— Чего? — Она шипит. И все, махнув рукой на меня, — того-то мне и надо — шагает в нашу детскую колонию общеобразовательного среднего режима, в юдоль дисциплинированной скуки и каторжного прилежания — зависеть и терпеть, держать и ненавидеть под отупляющий зудеж и стрекот ламп дневного света, и распинаться у доски, и втягивать ноздрями тошнотный запах хлорки, крошащегося мела, мокрой ветоши, и утыкаться носом в крышку парты, чувствуя, что бедный мозг уже не в силах привести к порядку жужжащий рой чернильной, меловой цифири, и увязать в мещерских, чтоб он сдох, болотах Паустовского… нет, есть, конечно, в школе свои плюсы, у плюсов есть ласкающие имена; подъюбочные, скрытые трусами и чулками подробности строения этих плюсов мы с Фальконетом изучаем при помощи круглого карманного зеркальца, которым Пашка наловчился с непроницаемой мордой манипулировать под партой, недрожащей рукой наводя на гладкие и белые, как сливки, припухлые волнующие ляжки сидящих за нами Шкиляевой с Кальдиной… такие толстые… ну, там, уже под абажурами… что, видно, трутся друг о дружку при ходьбе… весной уже никто не поддевает под платье чулки и рейтузы, вот мы и ждем минуты первых обнажений, как пьяница Саврасов — угольных грачей в бессолнечном небе весеннего дня.
4
—
— Ну да, такой «маэстро в красном галстуке». Когда я не прогуливал, я все же занимался как-никак, играл Шопена в основном, которого терпеть за эту вот поганую душевность… ну то есть мне давали Шопена постоянно за то, что он такой вот революционный автор, который как бы против ненавистного царизма, и под него у нас тем более хоронили вот этих всех, с трибуны Мавзолея… ну вот, играл ноктюрны, значит, и вдруг мне говорят: поедешь защищать честь школы на конкурсе московской пионерии. Конечно, мать торжествовала: то, ради чего со мной обошла десятки разных педагогов, сбываться начало с какой-то необыкновенной силой, и я себе под это дело выбивал магнитофон там новый беспроблемно, какой-то туристический там ножик, на который давно уже слюни пускал…
—
— Ага, он самый, мировая вещь. «Комету» наши ведь слизали с «Грюндига», как «Красную Москву» с «Шанели № 5». И обладание этой штукой делало тебя ну просто существом с другой планеты. Вот что такое был на деле венчик избранности, да. К тому же я тогда как раз услышал «Битлз», и это было как… подобно тектоническому сдвигу, великим приливным явлением, пульсацией, взошедшей откуда-то из глубины земли… по силе выброса в сравнении с этим ничто, конечно, в классике и рядом не стояло.
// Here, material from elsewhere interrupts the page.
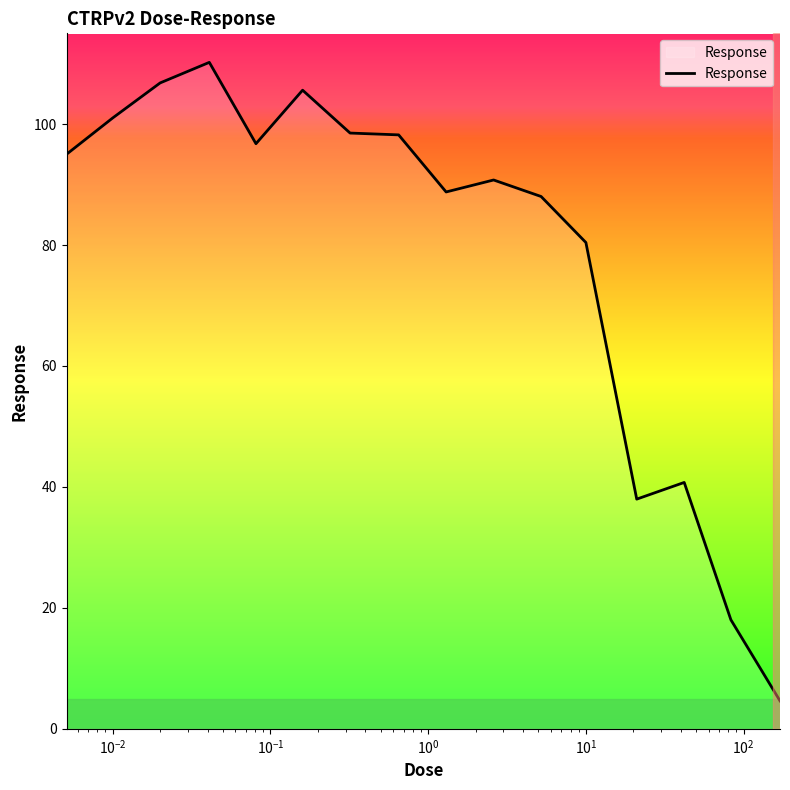

What is the greatest value displayed?

110.2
Это как будто дьявол бьется в преисподней и бьет в кору рогатой башкой изнутри, в кору и в стенки твоего вот черепа… ну то есть не дьявол никакой, конечно, а некая энергия, которую и «эросом»-то было глупо называть, настолько она все в тебе мгновенно поднимала дыбом.
—
— Я, по правде сказать, тут не видел проблемы. Ты слышал, как, к примеру, тот же Гульд играет баховскую прелюдию до мажор? Если немного взвинтить темп, то это будет самый форменный, отъявленный, чистейший рок-н-ролл. Проблема же совсем не в технике, ведь звук не в ней.
—
— «Тогда» — это когда? Ну, это был 67-й, по-моему… ну или, может, 66-й, еще до появления у нас «Сержанта Пеппера».
—
— Ну, это все, по-моему, происходило практически одновременно.
—
— Ну да. Ну то есть это все гораздо раньше началось — «маэстро в алом галстуке», все эти фотографии в газетах, вот в этом фрачке идиотском там, да. Потом уже как поросенка стали возить по выставкам советских достижений в Варшаву там, в Париж, в Брюссель.